It’s a common scene in most rom-coms: the pair who have been battling unrequited love finally find themselves in a romantic situation – and before you know it, they’re leaning in and closing their eyes until their lips meet. But have you ever wondered why we close our eyes when we kiss? Or why it’s considered strange to open your eyes during it?
Well, wonder no more, psychologists Polly Dalton and Sandra Murphy did a study on the common kissing practice and published their findings in the Journal of Experimental Psychology: Human Perception and Performance.
The study discovered that the brain struggles to focus on other senses if it’s being visually stimulated. If you were to keep your eyes open while kissing, your vision would distract your brain from focusing on how the kiss feels — keeping you from enjoying the actual act itself. Plus who wants to see someone’s face that close up?

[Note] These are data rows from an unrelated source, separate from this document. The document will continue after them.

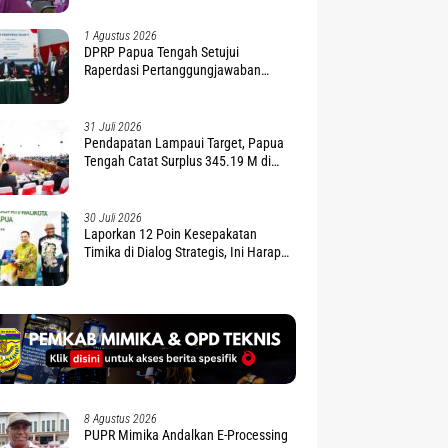
1 Agustus 2026
DPRP Papua Tengah Setujui
Raperdasi Pertanggungjawaban
APBD 2025
31 Juli 2026
Pendapatan Lampaui Target, Papua
Tengah Catat Surplus 345.19 M di
APBD 2025
30 Juli 2026
Laporkan 12 Poin Kesepakatan
Timika di Dialog Strategis, Ini Harapan
Gubernur Nawipa
8 Agustus 2026
PUPR Mimika Andalkan E-Processing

Dalton and Murphy made this discovery by having study participants do letter-searching tasks. While participants completed their tasks, a small vibration would buzz in their hands. The psychologists discovered that as the tasks grew more difficult, participants didn’t recognize the vibrations in their hands as strongly. This is all due to the fact their eyes were busier, so the brains focused on that rather than the sensation in their hands.
This led the researching duo to the conclusion that closing your eyes while kissing keeps your other senses are heightened, resulting in an eyes-closed smooch that allows you to enjoy all of the sensations your body feels.
Thanks to Dalton and Murphy our lips are no longer sealed.